- **RECORDS FOR THE EXERCISE**
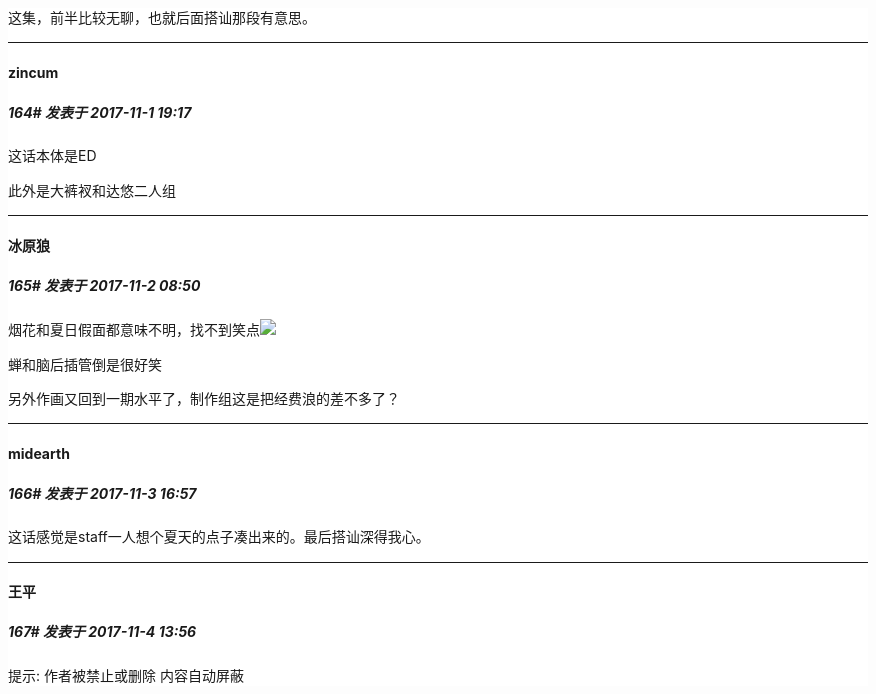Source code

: 
这集，前半比较无聊，也就后面搭讪那段有意思。







*****

####  zincum  
##### 164#       发表于 2017-11-1 19:17




这话本体是ED

此外是大裤衩和达悠二人组







*****

####  冰原狼  
##### 165#       发表于 2017-11-2 08:50




烟花和夏日假面都意味不明，找不到笑点<img src="https://static.saraba1st.com/image/smiley/face2017/125.png" referrerpolicy="no-referrer">

蝉和脑后插管倒是很好笑

另外作画又回到一期水平了，制作组这是把经费浪的差不多了？







*****

####  midearth  
##### 166#       发表于 2017-11-3 16:57




这话感觉是staff一人想个夏天的点子凑出来的。最后搭讪深得我心。







*****

####  王平  
##### 167#       发表于 2017-11-4 13:56

提示: 作者被禁止或删除 内容自动屏蔽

- **EXERCISE OBJECTIVE**
Please write out only the material above, exactly, from its first line through the line that contains "另外作画又回到一期水平了，制作组这是把经费浪的差不多了？", and include no pictures.

- **ANSWER**
Source code

: 
这集，前半比较无聊，也就后面搭讪那段有意思。







*****

####  zincum  
##### 164#       发表于 2017-11-1 19:17




这话本体是ED

此外是大裤衩和达悠二人组







*****

####  冰原狼  
##### 165#       发表于 2017-11-2 08:50




烟花和夏日假面都意味不明，找不到笑点<img src="https://static.saraba1st.com/image/smiley/face2017/125.png" referrerpolicy="no-referrer">

蝉和脑后插管倒是很好笑

另外作画又回到一期水平了，制作组这是把经费浪的差不多了？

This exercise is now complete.